The results from decades of placebo-controlled drug trials revealed a curious phenomenon regarding the placebo effect. Over the years, placebo drugs appeared to become more powerful. For example, a study comparing the effectiveness of placebo drugs and active drugs for pain relief between 1996 and 2013 found that active drugs started off with a large advantage over placebo drugs. They produced almost 30 percent more pain relief than their non-active counterparts. This difference, however, decreased over time. By 2013, active drugs only produced 8.9 percent more pain relief compared to the placebos, even though active drugs had remained stable in their power to ease pain. This led researchers to conclude that the placebo effect has increased over time.

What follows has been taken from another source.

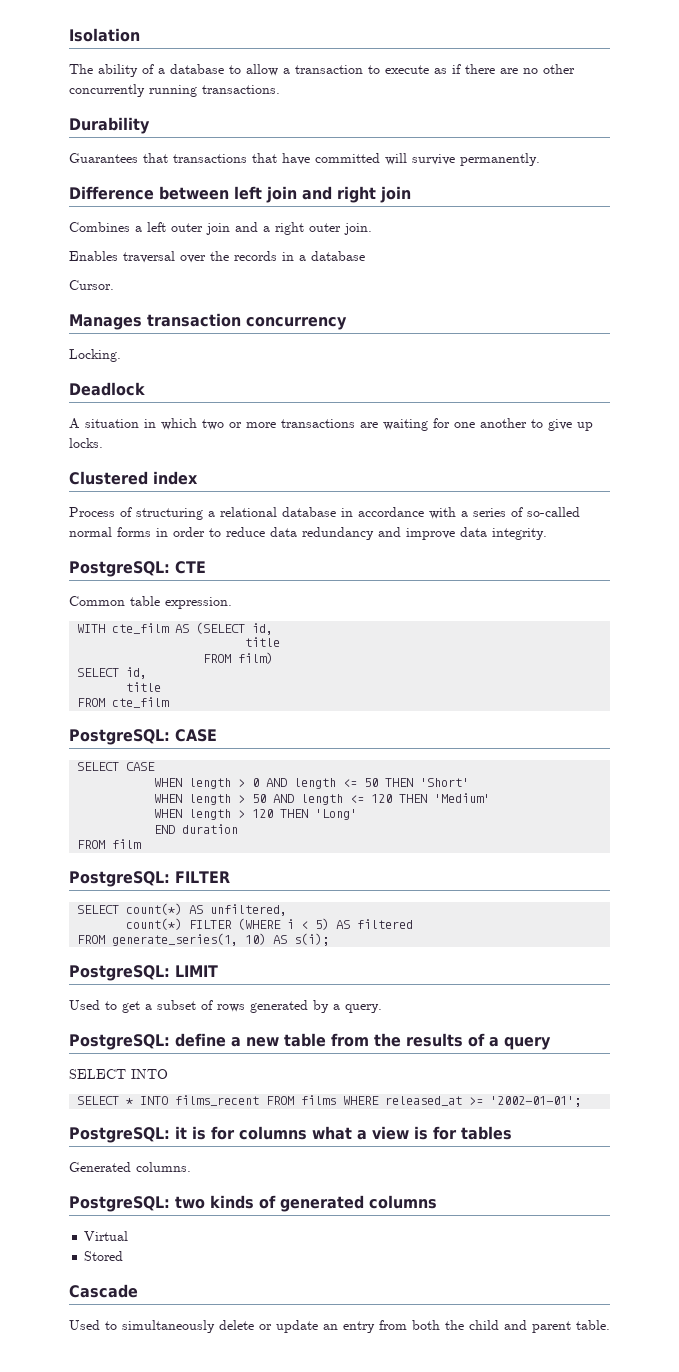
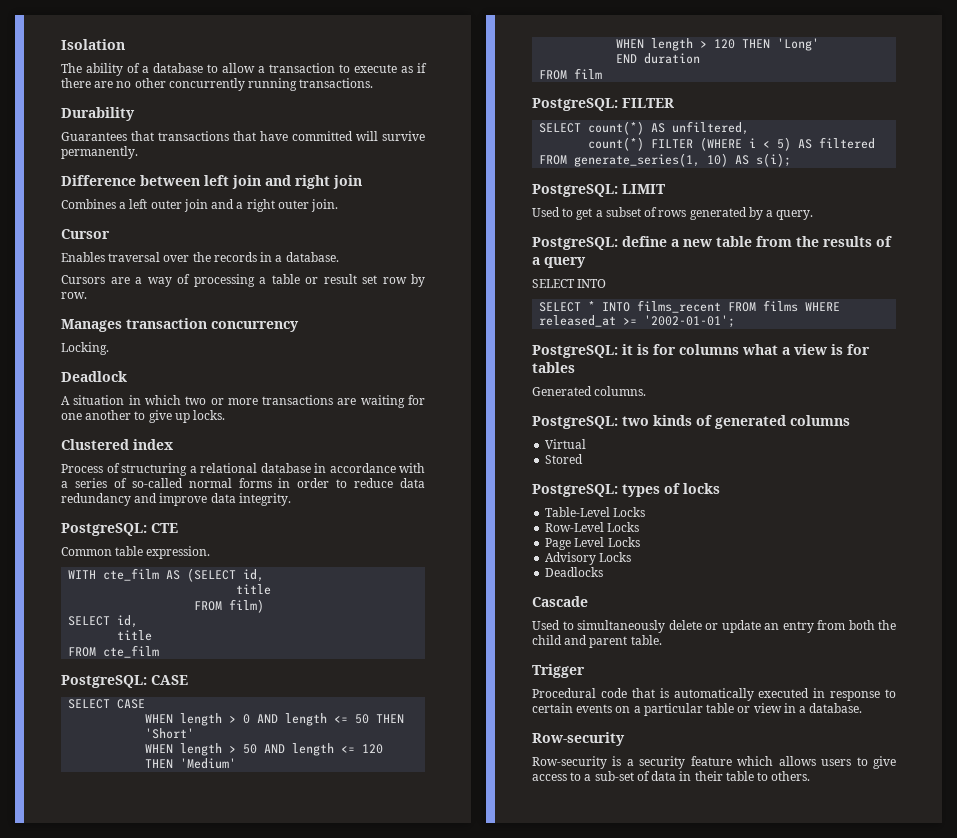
(372, 229) none -> [61,229,110,239] // Cursor
[311,251,365,261] [69,280,114,290] database // Cursor. -> [285,252,339,262] [61,274,425,287] [61,292,87,299] database. // Cursors are a way of processing a table or result set row by row.
(124, 1256) none -> [532,483,720,497] [545,507,646,517] [545,522,640,532] [545,537,640,550] [545,552,632,565] [545,567,604,577] // PostgreSQL: types of locks // Table-Level Locks // Row-Level Locks // Page Level Locks // Advisory Locks // Deadlocks
(610, 1325) none -> [532,664,585,678] [532,688,896,701] [532,703,863,716] [532,732,625,746] [532,756,896,769] [532,771,811,781] // Trigger // Procedural code that is automatically executed in response to certain events on a particular table or view in a database. // Row-security // Row-security is a security feature which allows users to give access to a sub-set of data in their table to others.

What is the reason for this strange phenomenon? One possibility is that today’s patients are simply more aware of the placebo effect. When participating in drug trials, they may recall previous evidence on the power of placebos. This could lead them to expect symptom improvement independent of the trial group they’re part of—be it a real drug or placebo. Researchers have thus suggested that increased knowledge leads to even higher expectations, which may further boost the power of placebos.
Recovering from illness through the mere power of the mind—doesn’t that sound excellent? Let’s cut down on conventional medicines and give all patients sugar pills instead, right? Well, it isn’t quite so simple. The reason why placebos work is that patients believe they’re taking actual drugs. Consequently, doctors have to deceive their patients about the nature of the medicines they are prescribing.
Do you enjoy being lied to? Probably not! Luckily, new research points to ways in which the moral issue of deception could be overcome. Studies suggest that even if openly referred to as placebos, “dummy drugs” could still yield patient benefits. The effectiveness of such “open-label” placebos, however, may depend on the way these placebos are described to patients. A study on irritable bowel syndrome, for example, highlighted the importance of informing patients about the proven effectiveness of some inert substances by activating “mind-body self-healing processes.”
Recent research on the placebo effect sheds light on complex psychological mechanisms that affect both body and mind. It is evident that people’s mindsets are a key prerequisite for change. Author David Robson explores this argument in much more detail in his latest book The Expectation Effect. He suggests that the placebo effect is only one particular example of how expectations may transform a person’s life.